Monday, November 12, 2018

Still thinking about the Great War...

Back in the Dark Ages before video games, I was once involved with a group of crazy people who were addicted to a board game called Diplomacy. It was based on a map of pre-WWI Europe and -- as you might guess from the name -- was not so much about tactics and ammunition as it was about making and breaking alliances. It was the between-moves huddles with other players that accounted for ninety percent of the game time, as we all tried to mislead (Sure, I went in the corner with Germany and Austro-Hungary, but I didn't make a deal with them), obfuscate (No, I'm not planning a naval battle, I just feel like talking to Britain and Turkey) and cheat (I know I promised not to stab you in the back. What, you believed me?).

It was a lot of fun, and along the way, repeated experiences hammered some basic principles of geopolitics into my head. I started with the naive view that all players were essentially in the same boat but eventually had to concede that your place on the map had a lot to do with your fate. If you're Great Britain, you become a major naval power ASAP or you lose. If you're Belgium and the Low Countries, it doesn't much matter what you do; Germany will wind up marching through you. And if you're the Austro-Hungarian Empire, you're screwed.

I wonder if all the Great Powers would have been so interested in war if they'd played a few rounds of Diplomacy first?
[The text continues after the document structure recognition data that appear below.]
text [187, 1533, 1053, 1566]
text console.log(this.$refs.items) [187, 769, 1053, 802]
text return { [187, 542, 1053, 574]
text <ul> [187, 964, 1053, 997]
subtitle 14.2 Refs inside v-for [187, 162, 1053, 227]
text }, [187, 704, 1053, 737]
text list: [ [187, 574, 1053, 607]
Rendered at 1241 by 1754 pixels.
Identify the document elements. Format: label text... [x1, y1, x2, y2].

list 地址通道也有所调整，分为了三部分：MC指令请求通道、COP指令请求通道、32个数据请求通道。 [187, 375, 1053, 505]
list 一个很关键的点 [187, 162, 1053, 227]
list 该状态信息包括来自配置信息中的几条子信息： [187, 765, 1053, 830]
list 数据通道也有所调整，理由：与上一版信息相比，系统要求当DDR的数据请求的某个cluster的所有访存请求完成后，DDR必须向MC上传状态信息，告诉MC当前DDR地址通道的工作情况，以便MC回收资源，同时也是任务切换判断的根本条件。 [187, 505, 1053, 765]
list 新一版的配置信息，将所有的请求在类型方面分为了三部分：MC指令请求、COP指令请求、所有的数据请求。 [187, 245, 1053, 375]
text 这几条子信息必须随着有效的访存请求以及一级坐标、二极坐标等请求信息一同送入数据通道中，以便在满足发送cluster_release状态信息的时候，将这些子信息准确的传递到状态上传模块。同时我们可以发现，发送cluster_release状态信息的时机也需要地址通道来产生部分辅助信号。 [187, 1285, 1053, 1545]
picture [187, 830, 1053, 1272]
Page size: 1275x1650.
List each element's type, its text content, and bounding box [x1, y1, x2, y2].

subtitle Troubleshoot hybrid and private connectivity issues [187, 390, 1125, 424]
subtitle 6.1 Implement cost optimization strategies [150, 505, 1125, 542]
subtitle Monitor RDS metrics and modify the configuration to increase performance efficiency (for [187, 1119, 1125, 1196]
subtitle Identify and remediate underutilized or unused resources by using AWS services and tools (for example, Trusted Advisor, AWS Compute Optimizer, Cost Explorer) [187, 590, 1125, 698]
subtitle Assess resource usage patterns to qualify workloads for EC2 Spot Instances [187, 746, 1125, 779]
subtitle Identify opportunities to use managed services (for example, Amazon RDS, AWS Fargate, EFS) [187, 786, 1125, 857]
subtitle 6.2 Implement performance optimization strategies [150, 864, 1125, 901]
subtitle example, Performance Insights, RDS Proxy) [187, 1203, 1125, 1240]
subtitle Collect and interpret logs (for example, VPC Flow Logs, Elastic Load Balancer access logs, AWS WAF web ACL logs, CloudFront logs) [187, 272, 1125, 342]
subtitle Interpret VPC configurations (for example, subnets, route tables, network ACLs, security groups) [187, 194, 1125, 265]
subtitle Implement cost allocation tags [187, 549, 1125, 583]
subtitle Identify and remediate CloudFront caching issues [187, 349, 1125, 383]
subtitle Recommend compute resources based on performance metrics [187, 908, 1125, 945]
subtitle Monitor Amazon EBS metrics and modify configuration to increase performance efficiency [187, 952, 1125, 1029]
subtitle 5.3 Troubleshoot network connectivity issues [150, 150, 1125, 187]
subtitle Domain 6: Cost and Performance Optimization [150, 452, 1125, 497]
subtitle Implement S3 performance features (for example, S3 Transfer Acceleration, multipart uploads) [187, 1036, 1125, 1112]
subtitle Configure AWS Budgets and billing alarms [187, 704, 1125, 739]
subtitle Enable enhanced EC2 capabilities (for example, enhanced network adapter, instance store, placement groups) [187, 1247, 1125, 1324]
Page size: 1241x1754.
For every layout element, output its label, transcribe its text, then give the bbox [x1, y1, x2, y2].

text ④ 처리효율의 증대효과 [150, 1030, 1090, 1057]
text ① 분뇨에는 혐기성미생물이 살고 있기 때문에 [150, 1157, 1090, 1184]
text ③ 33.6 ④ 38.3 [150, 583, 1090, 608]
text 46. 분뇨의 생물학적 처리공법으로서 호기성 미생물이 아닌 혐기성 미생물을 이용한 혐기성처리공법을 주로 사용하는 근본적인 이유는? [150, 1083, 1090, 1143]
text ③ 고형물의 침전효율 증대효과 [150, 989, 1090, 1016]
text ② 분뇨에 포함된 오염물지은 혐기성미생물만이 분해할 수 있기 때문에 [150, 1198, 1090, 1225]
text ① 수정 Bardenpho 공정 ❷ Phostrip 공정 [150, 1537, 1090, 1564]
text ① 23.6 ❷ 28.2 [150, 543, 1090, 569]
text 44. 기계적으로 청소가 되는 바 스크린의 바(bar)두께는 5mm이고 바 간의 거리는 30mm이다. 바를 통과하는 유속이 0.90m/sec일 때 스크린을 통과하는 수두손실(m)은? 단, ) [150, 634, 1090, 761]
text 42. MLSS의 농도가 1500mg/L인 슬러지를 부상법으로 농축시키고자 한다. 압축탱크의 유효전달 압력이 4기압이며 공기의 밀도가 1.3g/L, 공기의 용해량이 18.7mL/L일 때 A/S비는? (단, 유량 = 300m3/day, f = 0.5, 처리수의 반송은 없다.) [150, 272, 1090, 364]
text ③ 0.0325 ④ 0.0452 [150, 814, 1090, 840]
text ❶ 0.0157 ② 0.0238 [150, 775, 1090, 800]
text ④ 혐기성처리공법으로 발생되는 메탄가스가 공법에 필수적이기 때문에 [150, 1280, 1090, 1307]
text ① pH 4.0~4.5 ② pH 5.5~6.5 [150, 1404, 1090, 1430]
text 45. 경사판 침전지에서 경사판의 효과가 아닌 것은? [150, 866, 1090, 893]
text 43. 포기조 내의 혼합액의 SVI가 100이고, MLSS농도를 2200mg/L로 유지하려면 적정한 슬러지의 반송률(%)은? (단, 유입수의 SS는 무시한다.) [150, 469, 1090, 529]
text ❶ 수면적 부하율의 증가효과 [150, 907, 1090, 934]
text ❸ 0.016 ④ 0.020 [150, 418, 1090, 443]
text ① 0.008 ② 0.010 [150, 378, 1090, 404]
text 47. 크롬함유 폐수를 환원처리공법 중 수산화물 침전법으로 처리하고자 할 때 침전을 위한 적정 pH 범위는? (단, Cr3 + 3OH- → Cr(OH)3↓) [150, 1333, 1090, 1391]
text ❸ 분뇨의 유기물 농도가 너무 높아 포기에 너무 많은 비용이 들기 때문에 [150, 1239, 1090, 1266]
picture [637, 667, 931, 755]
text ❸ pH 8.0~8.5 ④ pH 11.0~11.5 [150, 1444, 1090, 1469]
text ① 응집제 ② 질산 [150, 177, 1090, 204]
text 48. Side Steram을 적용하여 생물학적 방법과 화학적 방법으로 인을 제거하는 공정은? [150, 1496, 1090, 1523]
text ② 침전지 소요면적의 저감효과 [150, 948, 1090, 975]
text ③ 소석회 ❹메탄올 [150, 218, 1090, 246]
  1. "I wonder if all the Great Powers would have been so interested in war if they'd played a few rounds of Diplomacy first?"

    The French probably would have said that "the rules do not adequately reflect the superior spirit of our soldiers and our Ideology of the Offensive." The British would have said "our sea power would reduce Germany to desperation in a few months; the game does not properly simulate this." The Germans would have said "our General Staff's brilliance should have been reflected in a 2X multiplier for our troop strengths, at least." And the Russians would have said "our sacred obligation to our fellow orthodox Slavs still outweighs all else."

  2. But maybe, just maybe, the Austro-Hungarian Empire would have collected its toys and stayed home?

  3. I don't really know a lot about the AH Empire, but have the impression that the Emperor may not have been playing with a full deck, and that General Conrad was driving policy more than he should have been.

    Conflict among nationalities within the empire was a problem...Captain von Trapp ("the Captain" in The Sound of Music) noted that getting work done on his submarine resembled Penelope's Tapestry, and thought the Czechs in the shipyard were deliberately delaying the work.

  4. Oh, yes. The different nationalities making up the empire never were very well glued together. Yet another reason why they shouldn't have shaken the poor old creaky thing. I suspect a lot of the ruling class knew it was doomed and preferred to go out in a blaze of glory rather than quietly fading into irrelevance -- not having realized yet that the times had changed and there was going to be precious little glory in this war.